W ciągu dekady zdolność kredytowa wzrosła o ponad 210 tys. złotych

Wraz ze wzrostem wynagrodzeń rosną też możliwości zadłużania się przez Polaków. Dziś statystyczna rodzina może pożyczyć prawie pół miliona złotych – wynika z danych zebranych przez Open Finance. Przed zbyt pochopnym zadłużaniem bronią jednak wymagania odnośnie wkładu własnego.

490 tysięcy złotych – tyle na mieszkanie może pożyczyć dziś trzyosobowa rodzina, w której oboje rodzice pracują przynosząc do domu po średniej krajowej – wynika z ankiety przeprowadzonej przez Open Finance. Kwota ta to mediana, a więc połowa ankietowanych banków skłonna byłaby pożyczyć więcej, a połowa mniej. Do obliczeń przyjęto, że modelowi kredytobiorcy mają dobrą historię kredytową i obecnie nie są zadłużeni.
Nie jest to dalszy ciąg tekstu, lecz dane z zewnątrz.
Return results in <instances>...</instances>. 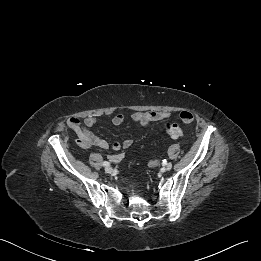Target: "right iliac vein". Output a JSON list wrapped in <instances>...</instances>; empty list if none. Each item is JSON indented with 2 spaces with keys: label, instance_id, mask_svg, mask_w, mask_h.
Here are the masks:
<instances>
[{
  "label": "right iliac vein",
  "instance_id": "obj_1",
  "mask_svg": "<svg viewBox=\"0 0 261 261\" xmlns=\"http://www.w3.org/2000/svg\"><path fill=\"white\" fill-rule=\"evenodd\" d=\"M112 171H113V169H112V167H110V166H107V167L105 168V172L108 173V174L112 173Z\"/></svg>",
  "mask_w": 261,
  "mask_h": 261
}]
</instances>
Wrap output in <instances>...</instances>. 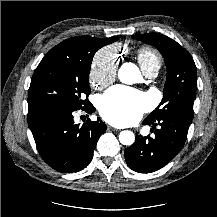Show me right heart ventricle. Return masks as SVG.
Returning a JSON list of instances; mask_svg holds the SVG:
<instances>
[{
	"mask_svg": "<svg viewBox=\"0 0 217 217\" xmlns=\"http://www.w3.org/2000/svg\"><path fill=\"white\" fill-rule=\"evenodd\" d=\"M136 59L144 72L152 68L161 67L159 54L150 47H141L136 51Z\"/></svg>",
	"mask_w": 217,
	"mask_h": 217,
	"instance_id": "obj_1",
	"label": "right heart ventricle"
}]
</instances>
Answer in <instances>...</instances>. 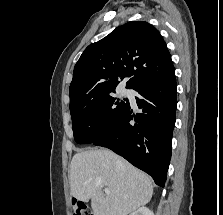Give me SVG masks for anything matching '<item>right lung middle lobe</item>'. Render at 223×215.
Returning <instances> with one entry per match:
<instances>
[{"label":"right lung middle lobe","instance_id":"1","mask_svg":"<svg viewBox=\"0 0 223 215\" xmlns=\"http://www.w3.org/2000/svg\"><path fill=\"white\" fill-rule=\"evenodd\" d=\"M129 101L113 94L71 108L72 129L77 143H93L106 135L124 116Z\"/></svg>","mask_w":223,"mask_h":215}]
</instances>
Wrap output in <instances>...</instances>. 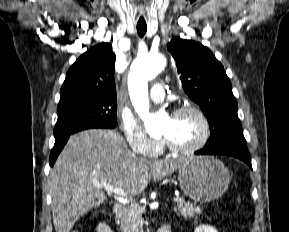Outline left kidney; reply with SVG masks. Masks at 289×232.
<instances>
[{
	"mask_svg": "<svg viewBox=\"0 0 289 232\" xmlns=\"http://www.w3.org/2000/svg\"><path fill=\"white\" fill-rule=\"evenodd\" d=\"M194 232H218L215 228L209 225H200L195 228Z\"/></svg>",
	"mask_w": 289,
	"mask_h": 232,
	"instance_id": "1",
	"label": "left kidney"
}]
</instances>
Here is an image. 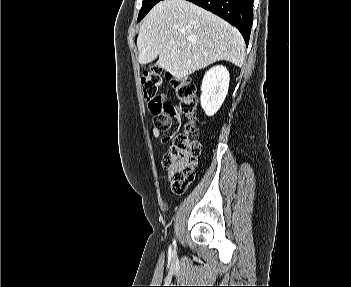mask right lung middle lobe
Instances as JSON below:
<instances>
[{"instance_id": "obj_1", "label": "right lung middle lobe", "mask_w": 351, "mask_h": 287, "mask_svg": "<svg viewBox=\"0 0 351 287\" xmlns=\"http://www.w3.org/2000/svg\"><path fill=\"white\" fill-rule=\"evenodd\" d=\"M159 1L160 0H143L142 7L138 15V21L142 20Z\"/></svg>"}]
</instances>
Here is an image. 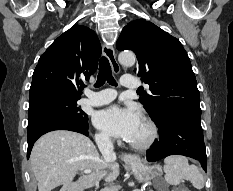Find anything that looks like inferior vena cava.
<instances>
[{"instance_id":"1","label":"inferior vena cava","mask_w":233,"mask_h":191,"mask_svg":"<svg viewBox=\"0 0 233 191\" xmlns=\"http://www.w3.org/2000/svg\"><path fill=\"white\" fill-rule=\"evenodd\" d=\"M98 147L105 161L114 162L116 160V154L114 152L113 142L110 140L109 137H104L99 142Z\"/></svg>"}]
</instances>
Rodzina skłonna jest zaciągnąć kredyt na 30 lat i skorzystać z dwóch dodatkowych produktów – rachunku bankowego, na który będzie przelewane wynagrodzenie oraz karty płatniczej lub kredytowej. Kredytobiorcy wolą unikać ubezpieczeń czy programów regularnego oszczędzania. Zgodzą się na nie jedynie jeśli będzie to bezwzględnie opłacalne.

fot. elwynn, yay foto

Zdolność rośnie dzięki wyższym pensjom

Przy niezmienionym wynagrodzeniu rodzina mogłaby dziś pożyczyć o 13 tysięcy mniej niż przed miesiącem. Wynik ten wpisuje się w obserwowany od około dwóch lat trend osuwania się zdolności kredytowej statystycznej rodziny. To potwierdza, że optymizm banków wobec obserwowanego boomu kredytowego pozostaje stonowany. Efekt jest taki, że gdyby pensja potencjalnego kredytobiorcy nie wzrosła przez ostatnie dwa lata, to jego zdolność kredytowa spadłaby w tym czasie o około 5-10%.
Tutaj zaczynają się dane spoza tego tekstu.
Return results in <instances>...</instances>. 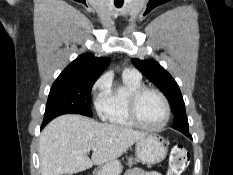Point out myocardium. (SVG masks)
Instances as JSON below:
<instances>
[{
	"label": "myocardium",
	"instance_id": "myocardium-1",
	"mask_svg": "<svg viewBox=\"0 0 233 175\" xmlns=\"http://www.w3.org/2000/svg\"><path fill=\"white\" fill-rule=\"evenodd\" d=\"M146 92H153V93L157 94L163 102L164 109H165V117H164V120L162 121V123L159 124L158 126H148V125L144 124L139 118L138 102H139V99L141 98V96ZM128 113H129L131 120L133 121V123L136 126L142 128L144 130H147V131L155 132V131L162 130L167 125V123L169 122V119H170L171 109H170L169 101L162 91H160L159 89L154 88V87L143 85V86H141V87H139L131 92L129 99H128Z\"/></svg>",
	"mask_w": 233,
	"mask_h": 175
}]
</instances>
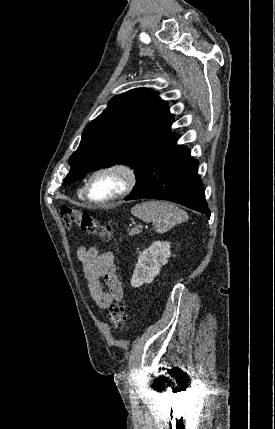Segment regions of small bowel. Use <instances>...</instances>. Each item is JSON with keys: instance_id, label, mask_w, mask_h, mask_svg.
Segmentation results:
<instances>
[{"instance_id": "1", "label": "small bowel", "mask_w": 275, "mask_h": 429, "mask_svg": "<svg viewBox=\"0 0 275 429\" xmlns=\"http://www.w3.org/2000/svg\"><path fill=\"white\" fill-rule=\"evenodd\" d=\"M78 258L82 262L91 298L100 309H107L115 301L122 300L123 288L111 252L100 253L97 247H81ZM102 280L107 288H104Z\"/></svg>"}]
</instances>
Dane GUS potwierdzają jednak, że dobra koniunktura gospodarcza nie pozostaje bez wpływu na budżety domowe. Średnie płace rosną, a wraz z nimi pęcznieje też zdolność kredytowa modelowej rodziny. Ta w ujęciu rocznym wzrosła o ponad 24 tysiące złotych. Co ważne w badaniu przeprowadzanym przez Open Finance poziom wynagrodzeń aktualizowany jest raz do roku – w marcu.
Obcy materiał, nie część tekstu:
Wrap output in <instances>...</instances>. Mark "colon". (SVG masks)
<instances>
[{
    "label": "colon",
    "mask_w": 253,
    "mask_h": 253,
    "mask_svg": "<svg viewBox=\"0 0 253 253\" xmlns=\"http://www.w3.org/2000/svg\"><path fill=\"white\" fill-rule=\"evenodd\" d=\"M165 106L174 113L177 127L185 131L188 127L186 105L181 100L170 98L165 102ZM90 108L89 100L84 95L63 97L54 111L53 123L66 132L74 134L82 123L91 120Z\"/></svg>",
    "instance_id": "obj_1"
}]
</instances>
Co ciekawe z deklaracji banków wynika, że możliwości zadłużania się Polaków wyraźnie rosną już od dekady – od końca 2008 roku. Skala jest imponująca. Jeśli bowiem pensje w modelowej rodzinie rosłyby tak szybko jak średnia krajowa, to zdolność kredytowa w ciągu dekady wzrosłaby o ponad 213 tysięcy złotych. W międzyczasie przeciętne wynagrodzenie wzrosto o ponad połowę. Nie można też jednak zapomnieć o drugim ważnym czynniku – oprocentowaniu kredytu hipotecznego. To również bardzo wyraźnie stopniało. Dziś przeciętne RRSO kredytu hipotecznego to 4,6%. W 2008 roku było to przeciętnie 8,5%.